I am writing a research proposal for the disease gene prediction using machine learning. The system is intended to identify the candidate disease genes by learning from both positive disease genes/proteins (associated with the disease) and genes/proteins are not associated with the disease.

I am a tyro(a GRE vocab!) in the Bioinformatics field and I am worried about: 1) The avialabilty of the data. (The training sample should contain all the known genes associated with the disease) 2) The hardware and software requirements (storage, processing).

In other words, I do not work in a bioinformatics lab and I want to know the obstacles that I might face. Any interesting ideas on that topic are also appreciated.

Thanks In advance.

Be aware up front that this is a difficult line of inquiry.

My two cents are that you should be concerned about the lack of correlation between your data and hypothesis. There is a large biological gap between nucleotide sequence and a state of disease; that gap is filled with complex system biology that is not easily inferred from the nucleotide sequences alone. What that means from a statistics perspective is that your training data (given that you're interested in all diseases or disease in general) is likely not to be simply correlated with your labels. The models will have a difficult time learning the very non-linear and complex relationship between genes and disease, regardless of the models that you use and assuming you had infinite data available to you, which brings up the concern about data availability.

There aren't many comprehensive gene archives that have reliable disease labels. You will find some for specific diseases, such as single nucleotide polymorphisms related to genetic diseases, or certain nucleotide changes that correlate with an increased risk for cancer, etc. If you choose to focus on those, you may have more success. However for the large majority of diseases, this isn't the case and we don't know the genetic causes.

You should also be concerned about the accuracy of data, both in terms of the nucleotide sequences and the labels (disease + or disease -). There's error for both of these, so any training set you obtain is likely to have false positives and false negatives of some kind.

Suggestions that will help with a successful proposal are:

1. Narrow your question to a specific, well-characterized, genetic disease process that has been thoroughly studied and funded, such as genetically-linked types of cancer, diabetes, etc. You're more likely to be able to obtain good data related to those specific diseases that have reliable labels, where the labels actually correlate with the nucleotide identity.
2. Find someone who is an expert in that disease process and check in with them every so often to make sure your model makes sense from a biological and medical perspective.
3. Keep it simple, as much as you can do so. This isn't a new problem and, like many before you, you'll get in over your head very fast if you are too ambitious with the project.

Other researchers that use Biostars probably have additional advice for you based on their experiences.

Extracted records -
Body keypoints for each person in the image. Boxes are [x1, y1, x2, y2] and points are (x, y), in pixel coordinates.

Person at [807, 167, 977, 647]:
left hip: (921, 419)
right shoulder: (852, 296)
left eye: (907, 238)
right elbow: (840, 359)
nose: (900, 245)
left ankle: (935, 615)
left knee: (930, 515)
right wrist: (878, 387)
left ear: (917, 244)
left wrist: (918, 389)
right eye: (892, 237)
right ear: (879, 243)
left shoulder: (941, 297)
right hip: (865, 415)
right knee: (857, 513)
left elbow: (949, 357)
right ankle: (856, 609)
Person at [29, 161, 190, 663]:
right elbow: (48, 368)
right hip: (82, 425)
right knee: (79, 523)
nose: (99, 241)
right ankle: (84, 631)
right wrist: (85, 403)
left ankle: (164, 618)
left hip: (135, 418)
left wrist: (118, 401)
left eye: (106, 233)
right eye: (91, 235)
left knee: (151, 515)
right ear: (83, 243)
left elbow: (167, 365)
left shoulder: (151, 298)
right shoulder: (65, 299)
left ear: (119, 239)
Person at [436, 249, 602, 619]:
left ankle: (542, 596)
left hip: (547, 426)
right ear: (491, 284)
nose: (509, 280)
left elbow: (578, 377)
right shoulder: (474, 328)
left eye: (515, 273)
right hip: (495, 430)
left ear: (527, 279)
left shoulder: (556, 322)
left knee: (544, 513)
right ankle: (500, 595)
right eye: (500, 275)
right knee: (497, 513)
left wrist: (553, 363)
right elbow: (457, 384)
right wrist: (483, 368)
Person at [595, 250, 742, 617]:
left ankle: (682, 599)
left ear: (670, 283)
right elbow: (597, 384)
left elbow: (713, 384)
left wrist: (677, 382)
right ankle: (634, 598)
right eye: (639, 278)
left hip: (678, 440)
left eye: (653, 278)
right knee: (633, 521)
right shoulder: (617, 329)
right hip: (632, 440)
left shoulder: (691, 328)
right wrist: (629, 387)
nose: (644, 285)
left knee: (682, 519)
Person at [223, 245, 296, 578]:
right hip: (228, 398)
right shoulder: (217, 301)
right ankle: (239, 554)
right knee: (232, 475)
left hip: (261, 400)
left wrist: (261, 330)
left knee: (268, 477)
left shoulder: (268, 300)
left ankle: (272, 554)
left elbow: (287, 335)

Requirement 1 -
For each statement below, decide whether it agrees with the thread on disease gene prediction. Answer yes or no, and quote the words of the thread that decide it.
(a) The original poster works in a bioinformatics lab.
(b) The reply says comprehensive gene archives with reliable disease labels are scarce.
(c) The reply advises checking in periodically with an expert in the chosen disease process.
Requirement 2 - Reproduce the text of the thread on disease gene prediction between "I am writing" and "requirements (storage, processing).", inclusive.

Written response 1 -
(a) No: "I do not work in a bioinformatics lab"
(b) Yes: "There aren't many comprehensive gene archives that have reliable disease labels."
(c) Yes: "Find someone who is an expert in that disease process and check in with them every so often"

Written response 2 -
I am writing a research proposal for the disease gene prediction using machine learning. The system is intended to identify the candidate disease genes by learning from both positive disease genes/proteins (associated with the disease) and genes/proteins are not associated with the disease.

I am a tyro(a GRE vocab!) in the Bioinformatics field and I am worried about: 1) The avialabilty of the data. (The training sample should contain all the known genes associated with the disease) 2) The hardware and software requirements (storage, processing).